=== RECORDS PROVIDED ===

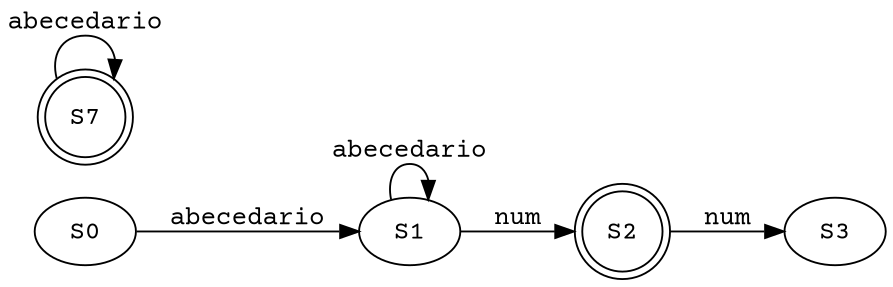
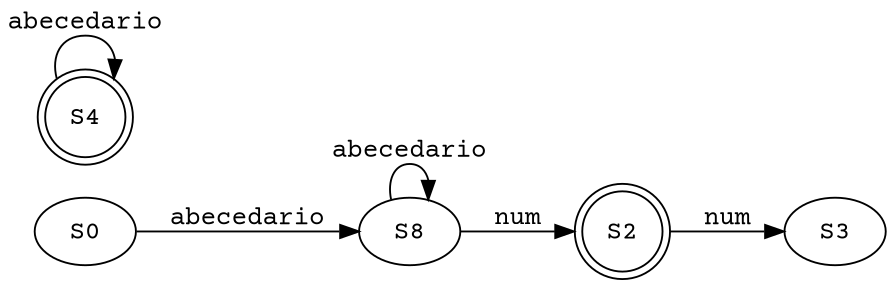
  digraph {
    fontname="Courier Prime"
    rankdir=LR
    node [fontname="Courier Prime"]
    edge [fontname="Courier Prime"]
    S0
-   S1
+   S1 [label=S8]
    S2 [shape=doublecircle]
    S3
-   S4 [shape=doublecircle label=S7]
+   S4 [shape=doublecircle]
    S0 -> S1 [label=abecedario]
    S1 -> S1 [label=abecedario]
    S1 -> S2 [label=num]
    S2 -> S3 [label=num]
    S4 -> S4 [label=abecedario]
  }
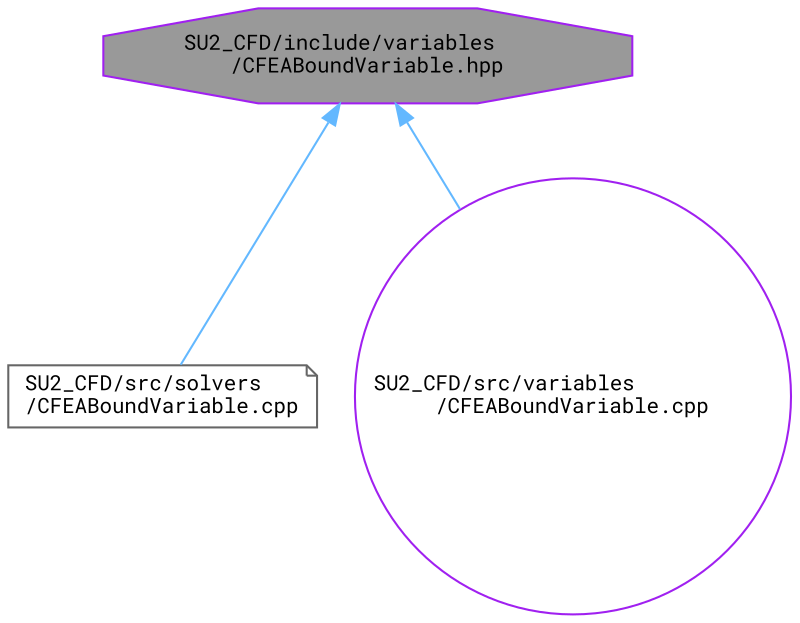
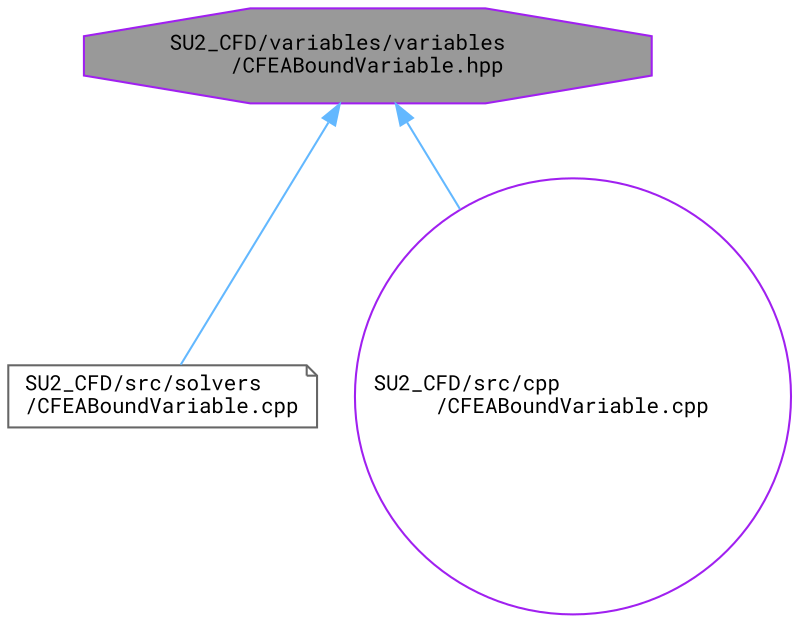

===

AIM
Could you rewrite the entries above with every "abecedario" changed to "letter" and everything else left as it is? Leave the pictures out of your answer.

FINISHED TASK
  digraph {
    fontname="Courier Prime"
    rankdir=LR
    node [fontname="Courier Prime"]
    edge [fontname="Courier Prime"]
    S0
-   S1
+   S1 [label=S8]
    S2 [shape=doublecircle]
    S3
-   S4 [shape=doublecircle label=S7]
+   S4 [shape=doublecircle]
    S0 -> S1 [label=letter]
    S1 -> S1 [label=letter]
    S1 -> S2 [label=num]
    S2 -> S3 [label=num]
    S4 -> S4 [label=letter]
  }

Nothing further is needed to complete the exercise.